• [Required action]:
Transcribe all of the text in the listing below word for word, leaving the pictures out of your answer.

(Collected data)
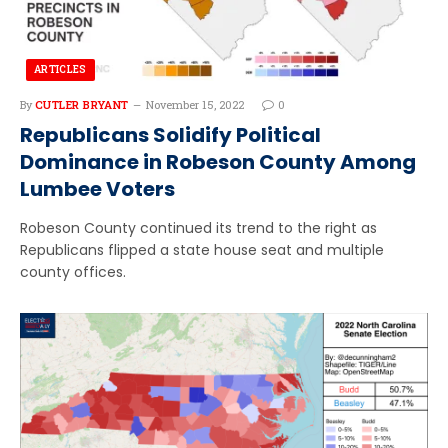
ARTICLES
By
CUTLER BRYANT
November 15, 2022
0
Republicans Solidify Political
Dominance in Robeson County Among
Lumbee Voters
Robeson County continued its trend to the right as
Republicans flipped a state house seat and multiple
county offices.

• [Answer area]:
ARTICLES
By
CUTLER BRYANT
November 15, 2022
0
Republicans Solidify Political
Dominance in Robeson County Among
Lumbee Voters
Robeson County continued its trend to the right as
Republicans flipped a state house seat and multiple
county offices.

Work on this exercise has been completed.